A drug interaction is a change in intrinsic clearance. The clearance CLint-elasticity is ~1 for low-extraction drugs (capacity-limited, interaction-sensitive: here 0.91) and ~0 for high-extraction drugs (flow-limited: 0.11). Inhibition raises bioavailability, induction lowers it (F 0.95→0.83). Grade [V]; typical DDI fold-changes [L].

Enzyme induction and inhibition multiply intrinsic clearance up or down. The well-stirred model predicts the regime signature: low-extraction clearance is CLint-elastic (~0.91, capacity-limited) and high-extraction clearance is CLint-inelastic (~0.11, flow-limited), with inhibition raising F and induction lowering it.

Interactions move intrinsic clearance

Co-administered inhibitors or inducers change the intrinsic clearance CLint of the affected drug. Whether that matters depends on the extraction regime — the same split (flow-limited vs capacity-limited) that governs the healthy liver.

\tfrac{d\ln CL}{d\ln CL_{int}}\approx 1\,(\text{low-}E),\ \approx 0\,(\text{high-}E)

The regime signature, and the direction

Measuring the CLint-elasticity of hepatic clearance, the low-extraction drug is capacity-limited with elasticity 0.91 (clearance ≈ fu·CLint, so it tracks CLint almost one-for-one), while the high-extraction drug is flow-limited with elasticity 0.11 (clearance ≈ hepatic blood flow, nearly CLint-independent).
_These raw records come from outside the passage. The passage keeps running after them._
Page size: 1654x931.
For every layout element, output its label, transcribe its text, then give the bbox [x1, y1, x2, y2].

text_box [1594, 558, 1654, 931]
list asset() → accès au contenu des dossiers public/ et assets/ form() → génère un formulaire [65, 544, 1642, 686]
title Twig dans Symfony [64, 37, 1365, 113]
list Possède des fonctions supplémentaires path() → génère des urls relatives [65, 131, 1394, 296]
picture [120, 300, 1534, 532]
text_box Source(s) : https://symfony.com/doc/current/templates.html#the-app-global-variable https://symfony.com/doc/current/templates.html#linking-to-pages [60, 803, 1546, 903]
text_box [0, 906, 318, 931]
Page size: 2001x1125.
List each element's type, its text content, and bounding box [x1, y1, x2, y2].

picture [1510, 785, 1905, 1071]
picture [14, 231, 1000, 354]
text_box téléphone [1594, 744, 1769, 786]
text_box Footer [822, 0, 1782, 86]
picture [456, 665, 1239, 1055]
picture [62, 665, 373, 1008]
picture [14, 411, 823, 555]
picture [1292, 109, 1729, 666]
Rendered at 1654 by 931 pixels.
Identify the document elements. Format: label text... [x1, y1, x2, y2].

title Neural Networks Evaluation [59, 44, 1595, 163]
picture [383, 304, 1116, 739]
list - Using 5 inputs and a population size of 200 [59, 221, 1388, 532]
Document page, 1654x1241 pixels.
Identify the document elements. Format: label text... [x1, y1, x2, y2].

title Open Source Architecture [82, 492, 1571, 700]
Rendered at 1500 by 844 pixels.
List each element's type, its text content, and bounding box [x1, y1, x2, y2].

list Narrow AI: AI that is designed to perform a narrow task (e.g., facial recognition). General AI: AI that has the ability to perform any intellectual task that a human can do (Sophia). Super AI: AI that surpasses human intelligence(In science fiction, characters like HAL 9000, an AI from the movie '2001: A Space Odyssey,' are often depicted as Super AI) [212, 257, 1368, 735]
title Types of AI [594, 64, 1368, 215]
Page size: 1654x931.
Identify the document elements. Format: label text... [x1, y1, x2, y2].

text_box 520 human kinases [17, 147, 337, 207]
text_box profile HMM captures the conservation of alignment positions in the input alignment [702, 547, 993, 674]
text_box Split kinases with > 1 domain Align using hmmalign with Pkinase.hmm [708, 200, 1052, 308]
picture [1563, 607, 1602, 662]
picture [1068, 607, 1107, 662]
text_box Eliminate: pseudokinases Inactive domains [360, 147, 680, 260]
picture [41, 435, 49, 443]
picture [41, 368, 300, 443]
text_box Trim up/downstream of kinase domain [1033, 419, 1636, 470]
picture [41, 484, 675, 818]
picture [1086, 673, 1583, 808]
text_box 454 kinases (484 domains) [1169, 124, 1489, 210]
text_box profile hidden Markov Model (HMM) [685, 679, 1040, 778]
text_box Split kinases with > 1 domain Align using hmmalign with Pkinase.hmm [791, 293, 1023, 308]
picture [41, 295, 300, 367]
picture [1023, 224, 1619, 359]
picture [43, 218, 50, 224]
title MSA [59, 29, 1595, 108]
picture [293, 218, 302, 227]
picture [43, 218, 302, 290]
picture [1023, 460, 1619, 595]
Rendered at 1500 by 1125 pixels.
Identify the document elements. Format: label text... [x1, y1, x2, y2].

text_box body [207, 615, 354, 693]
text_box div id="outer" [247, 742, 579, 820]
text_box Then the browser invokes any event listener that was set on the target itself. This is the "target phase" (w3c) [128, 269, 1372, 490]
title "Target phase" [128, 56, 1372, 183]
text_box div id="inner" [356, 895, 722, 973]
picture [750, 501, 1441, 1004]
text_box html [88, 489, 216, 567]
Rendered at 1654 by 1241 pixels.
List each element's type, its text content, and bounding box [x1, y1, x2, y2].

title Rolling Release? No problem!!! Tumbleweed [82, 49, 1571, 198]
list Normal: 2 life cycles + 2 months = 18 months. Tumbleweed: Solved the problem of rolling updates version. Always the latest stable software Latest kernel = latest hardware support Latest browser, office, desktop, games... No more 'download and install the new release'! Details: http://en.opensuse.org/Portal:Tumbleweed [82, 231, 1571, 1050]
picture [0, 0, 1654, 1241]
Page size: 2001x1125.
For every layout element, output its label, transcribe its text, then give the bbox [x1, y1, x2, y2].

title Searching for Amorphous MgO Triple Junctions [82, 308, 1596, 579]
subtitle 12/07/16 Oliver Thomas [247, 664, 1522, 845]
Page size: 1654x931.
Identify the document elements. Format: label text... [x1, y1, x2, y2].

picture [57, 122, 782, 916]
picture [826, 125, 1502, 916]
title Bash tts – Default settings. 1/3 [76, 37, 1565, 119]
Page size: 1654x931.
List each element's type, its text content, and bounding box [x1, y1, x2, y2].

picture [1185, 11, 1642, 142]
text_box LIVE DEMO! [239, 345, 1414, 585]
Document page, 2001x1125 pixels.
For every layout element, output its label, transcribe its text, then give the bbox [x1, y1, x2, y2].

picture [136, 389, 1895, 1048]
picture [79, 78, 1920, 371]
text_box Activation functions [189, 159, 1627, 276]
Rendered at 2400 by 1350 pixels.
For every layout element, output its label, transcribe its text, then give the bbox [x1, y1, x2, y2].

The direction is correct too: for the capacity-limited drug, inhibition (CLint down) raises bioavailability 0.91→0.95 and induction (CLint up) lowers it 0.91→0.83. So the engine predicts which drugs are vulnerable to interactions (low-extraction, capacity-limited) and which are buffered (high-extraction, flow-limited) — the mirror of the shunt result, under a perturbed CLint rather than a perturbed flow.